--- TASK MATERIAL ---
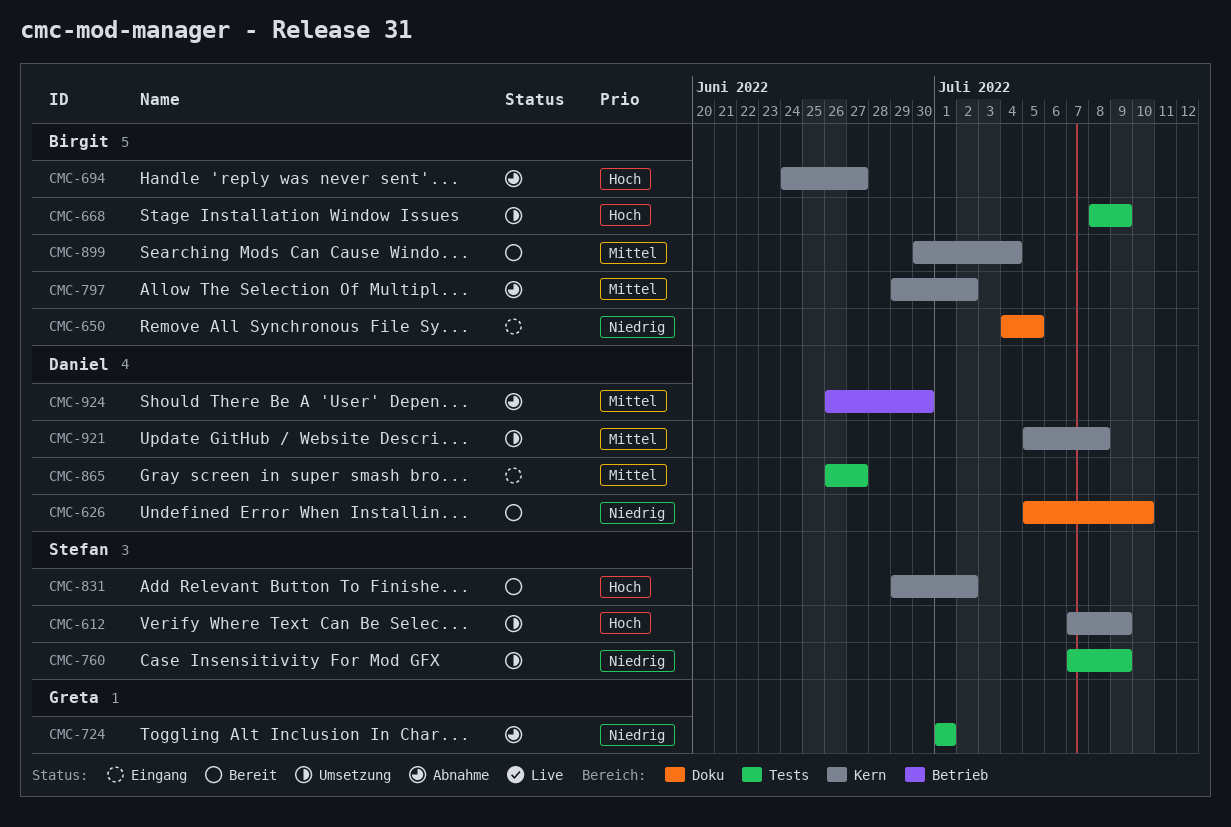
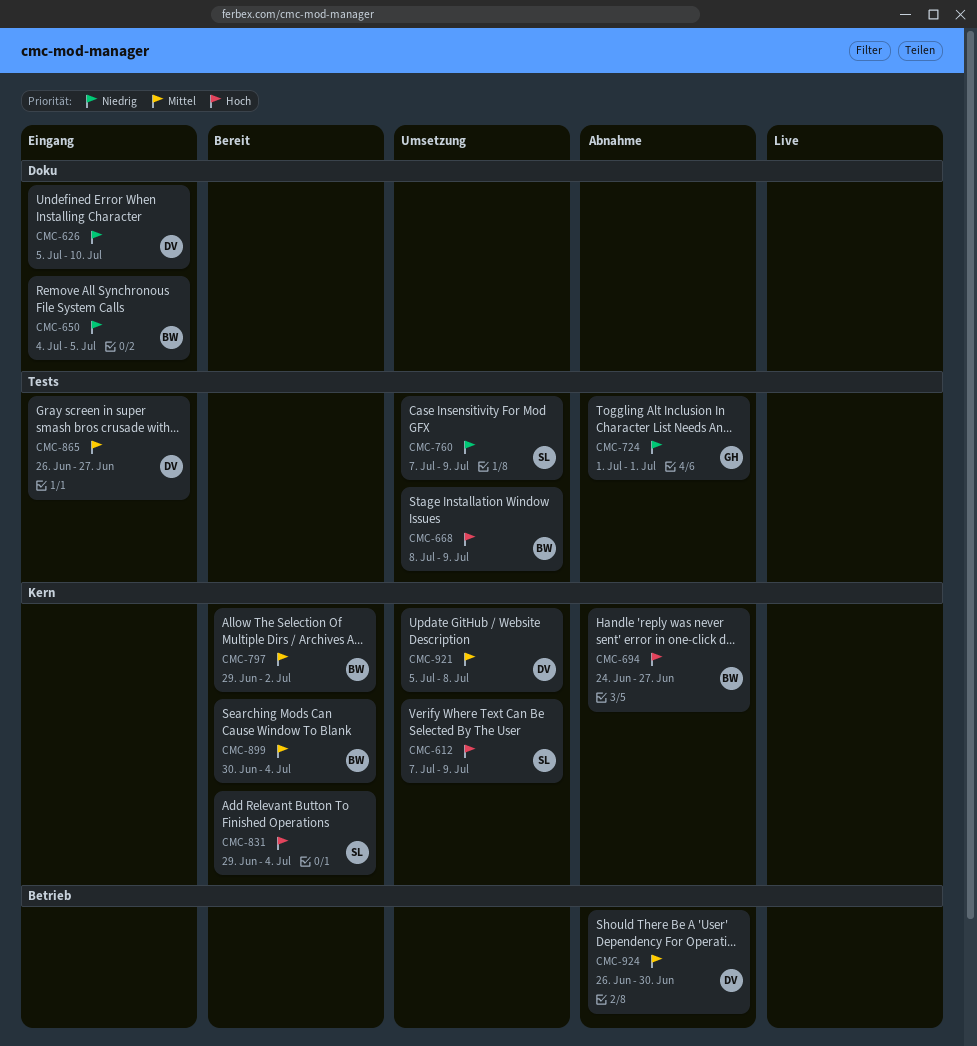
CMC-626, status: Bereit -> Eingang
CMC-797, status: Abnahme -> Bereit
CMC-831, due: Jul 2 -> Jul 4

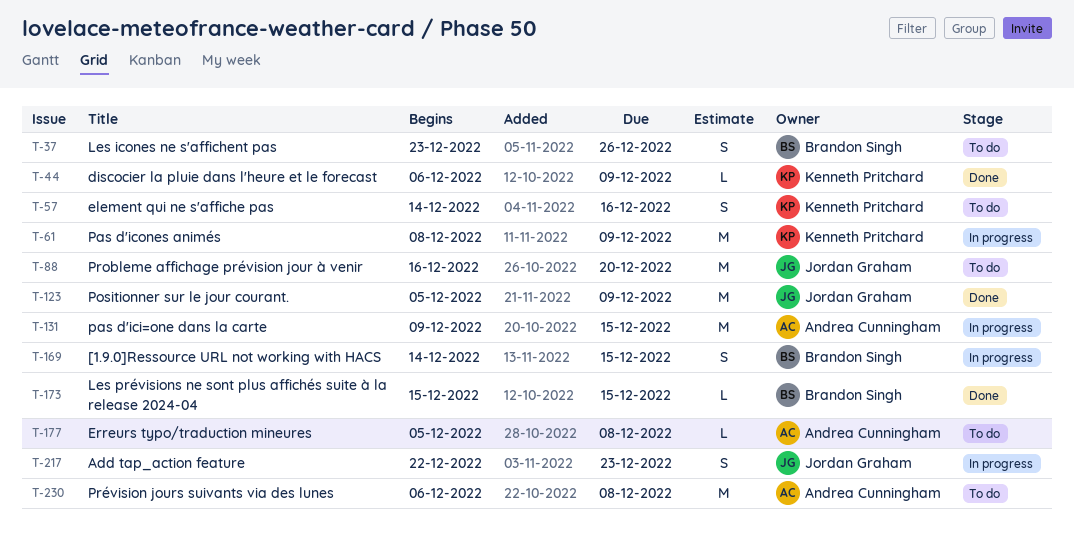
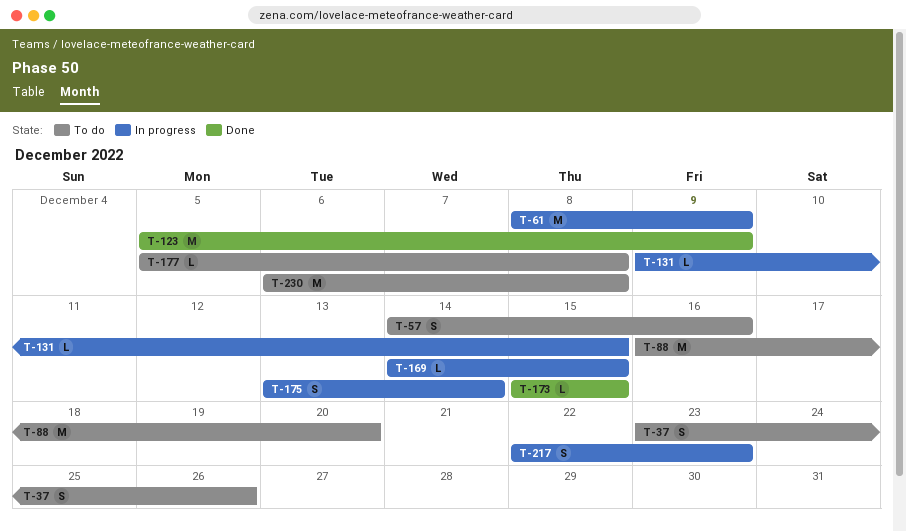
T-44: present -> none
T-131, estimate: M -> L
T-169, estimate: S -> L
T-175: none -> present

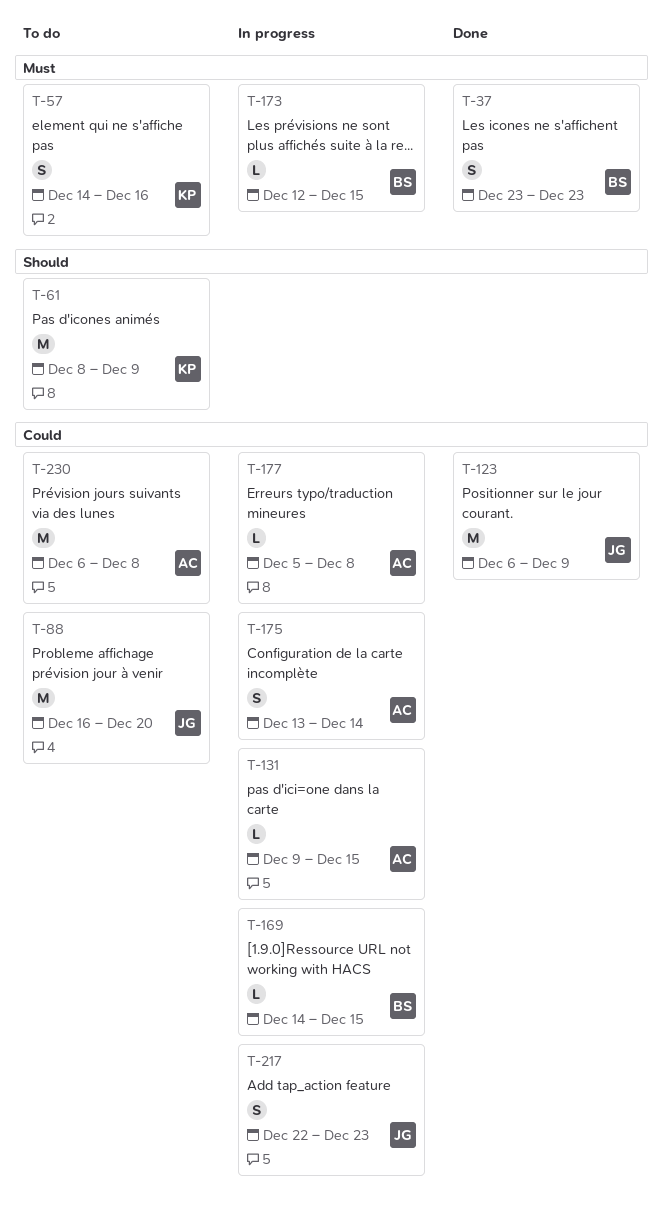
T-37, status: To do -> Done
T-37, due: Dec 26 -> Dec 23
T-61, status: In progress -> To do
T-123, start: Dec 5 -> Dec 6
T-173, status: Done -> In progress
T-173, start: Dec 15 -> Dec 12
T-177, status: To do -> In progress

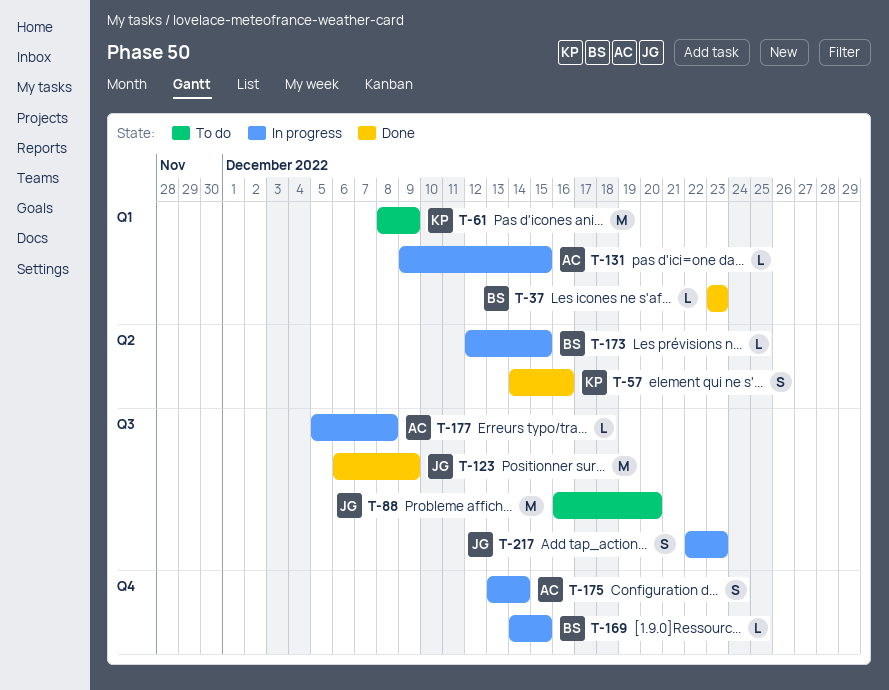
T-37, estimate: S -> L
T-57, status: To do -> Done
T-230: present -> none

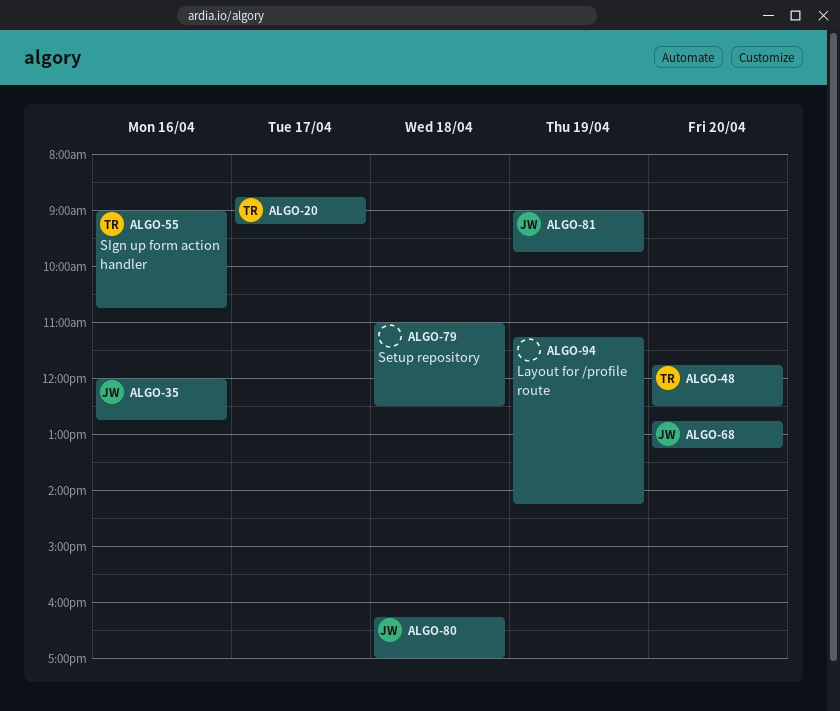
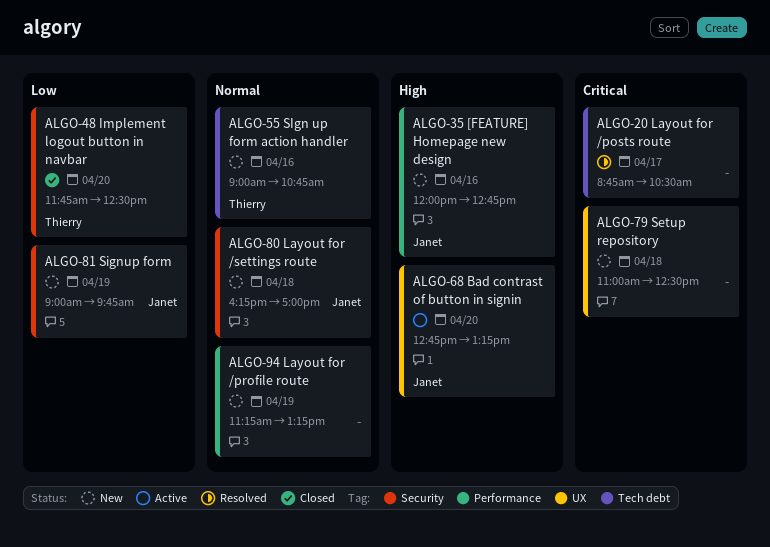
ALGO-20, owner: Thierry -> none
ALGO-20, ends: 09:15 -> 10:30
ALGO-94, ends: 14:15 -> 13:15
---
● THE TASK
What you hand back should match the entries above exactly, except that no picture appears.

● EXERCISE ANSWER
CMC-626, status: Bereit -> Eingang
CMC-797, status: Abnahme -> Bereit
CMC-831, due: Jul 2 -> Jul 4

T-44: present -> none
T-131, estimate: M -> L
T-169, estimate: S -> L
T-175: none -> present

T-37, status: To do -> Done
T-37, due: Dec 26 -> Dec 23
T-61, status: In progress -> To do
T-123, start: Dec 5 -> Dec 6
T-173, status: Done -> In progress
T-173, start: Dec 15 -> Dec 12
T-177, status: To do -> In progress

T-37, estimate: S -> L
T-57, status: To do -> Done
T-230: present -> none

ALGO-20, owner: Thierry -> none
ALGO-20, ends: 09:15 -> 10:30
ALGO-94, ends: 14:15 -> 13:15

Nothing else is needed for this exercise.